> Text passage:
-- begin --
Thank goodness cooler heads prevailed and I do think it's good and noble of the actor to have gone to visit the victims of the shooting as himself, but isn't there a strong chance we'd be seeing a second set of headlines about further upset caused if this insane appeal had been acted on? The philosopher Slavoj Zizek, in an analysis of The Joker, Batman's nemesis and the character that James Holmes allegedly identified himself with before opening fire, says that the clown prince of crime is 'not a man without a mask, but, on the contrary, a man who is his mask -- there is nothing, no "ordinary guy" beneath it.' What kind of message are we sending if there is no ordinary guy beneath the mask of The Dark Knight, that there is no piecing together the brokenness of violence, no dissembling the experience of trauma?

Not only is this attempt to deal with the tragedy dangerous, but it is also insultingly trivialising for the victims. You would not see an appeal like this with any other situation in which a group from the public have been deliberately terrorised: not a Holocaust survivor, not a refugee from Iraq, not a family member who has lost a loved one in an IRA bombing. You may as well send Adam West, belly sagging over his utility belt, Robin at his side smashing fist against palm crying, 'Holy travesty Batman! We've just made light of an unspeakable horror!' And if that sounds flippant, it is only to illustrate the undeniable flippancy in Sanchez's probably well-intentioned and unfortunately popular effort.



The worst part about this campaign is that it seems to actively deny the real problem. It attempts to engage with nightmares through the use of escapism, instead of engaging with the issue in real, complicated terms. That poor, unfortunate community in Colorado, has sustained terrible loss and yet, as is the worrying trend in the wake of gun violence in America, firearm sales have spiked for fear that those pesky legislators in Washington DC may try through their dictatorial power of democratic process pass a law in some cockamamy attempt to protect the scaredy cat, commie citizens of this beloved nation. Fascists masquerading as elected representatives seem oblivious to the fact that we have to bear arms to protect ourselves from the fearsome colonial overlords trying any minute to quarter themselves in our homes. We must continue to perpetuate a perfectly healthy paranoia in the national psyche about ourselves and continue to desensitise our children to violence while guillotining any serious, difficult discussion about the real reasons individuals end up blurring the line between the value of human life and the enacting of a twisted psychological vision.
-- end --
> Dataset section:
-- begin --
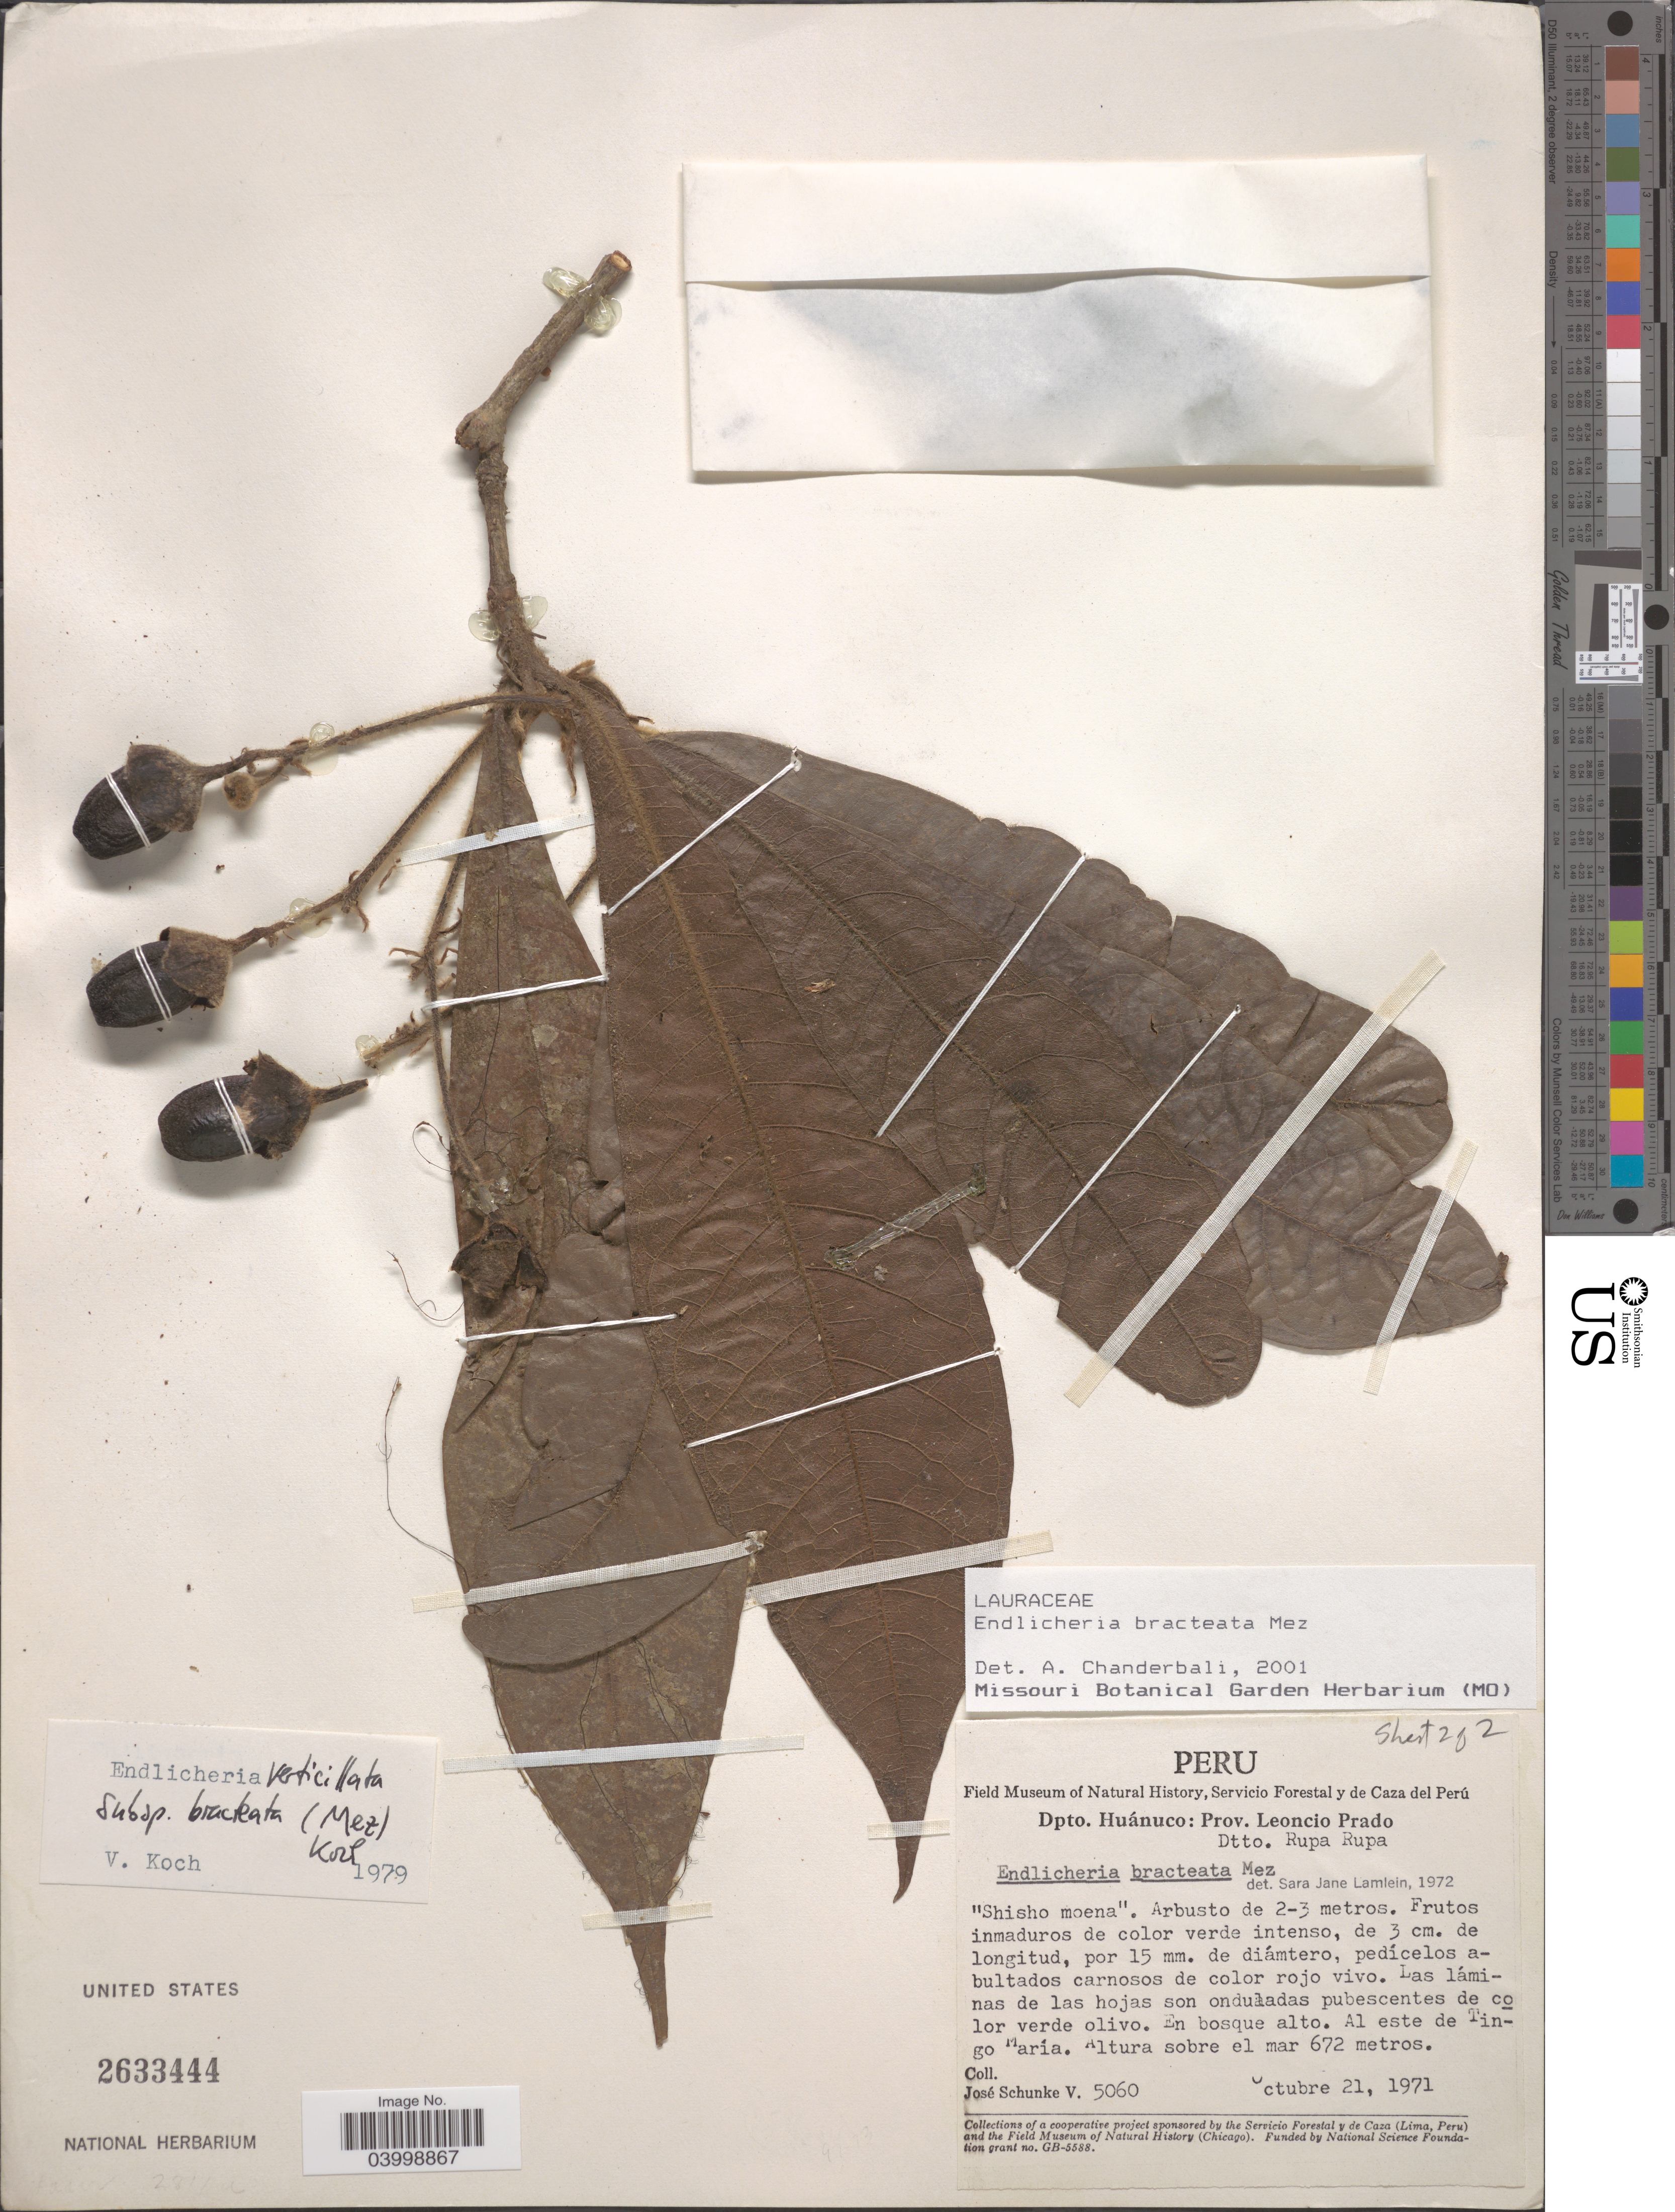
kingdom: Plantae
-- end --
> Exercise A: Please update the opinion piece on the Batman appeal by giving it again, beginning at the words "Not only is" and stopping after "unfortunately popular effort.", with "dangerous" changed to "reckless".
> Exercise B:
Answer these questions from the opinion piece on the Batman appeal:
(i) Which philosopher does it quote on The Joker?
(ii) Whose effort does it call probably well-intentioned?
(iii) What has spiked in the wake of gun violence in America?

> Problem solution A:
Not only is this attempt to deal with the tragedy reckless, but it is also insultingly trivialising for the victims. You would not see an appeal like this with any other situation in which a group from the public have been deliberately terrorised: not a Holocaust survivor, not a refugee from Iraq, not a family member who has lost a loved one in an IRA bombing. You may as well send Adam West, belly sagging over his utility belt, Robin at his side smashing fist against palm crying, 'Holy travesty Batman! We've just made light of an unspeakable horror!' And if that sounds flippant, it is only to illustrate the undeniable flippancy in Sanchez's probably well-intentioned and unfortunately popular effort.

> Problem solution B:
(i) Slavoj Zizek
(ii) Sanchez's
(iii) Firearm sales